··· DATASET

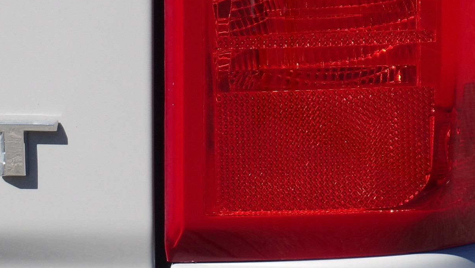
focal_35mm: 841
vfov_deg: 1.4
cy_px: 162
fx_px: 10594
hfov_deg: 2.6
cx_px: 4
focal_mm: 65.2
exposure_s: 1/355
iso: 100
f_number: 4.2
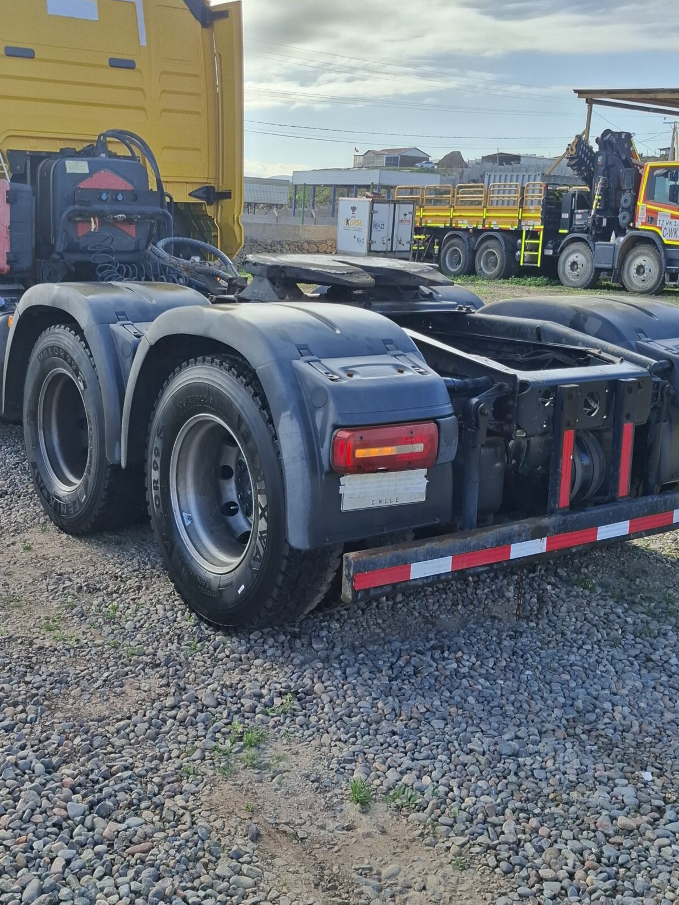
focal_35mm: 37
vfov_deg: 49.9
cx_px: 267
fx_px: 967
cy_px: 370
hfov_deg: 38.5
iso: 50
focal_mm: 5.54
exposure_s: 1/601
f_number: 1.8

······
··· DATASET

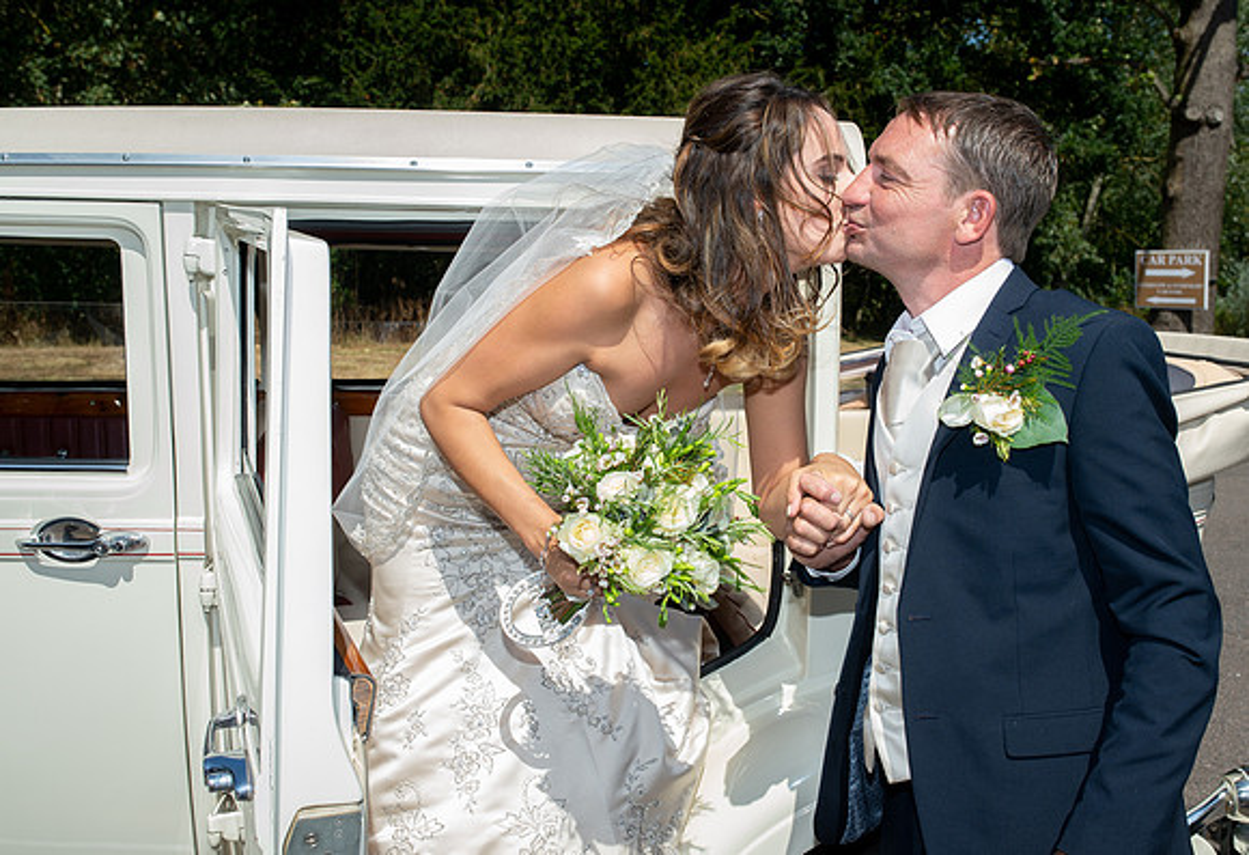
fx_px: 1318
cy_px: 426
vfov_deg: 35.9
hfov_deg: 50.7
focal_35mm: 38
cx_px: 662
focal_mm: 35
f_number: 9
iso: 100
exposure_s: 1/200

······

### [WHAT TO DO]
What is wanted is an exact copy of the lines above from the one containing "focal_35mm: 841" through the one containing "f_number: 1.8", with no pictures in it.

### [SOLVED PROBLEM]
focal_35mm: 841
vfov_deg: 1.4
cy_px: 162
fx_px: 10594
hfov_deg: 2.6
cx_px: 4
focal_mm: 65.2
exposure_s: 1/355
iso: 100
f_number: 4.2
focal_35mm: 37
vfov_deg: 49.9
cx_px: 267
fx_px: 967
cy_px: 370
hfov_deg: 38.5
iso: 50
focal_mm: 5.54
exposure_s: 1/601
f_number: 1.8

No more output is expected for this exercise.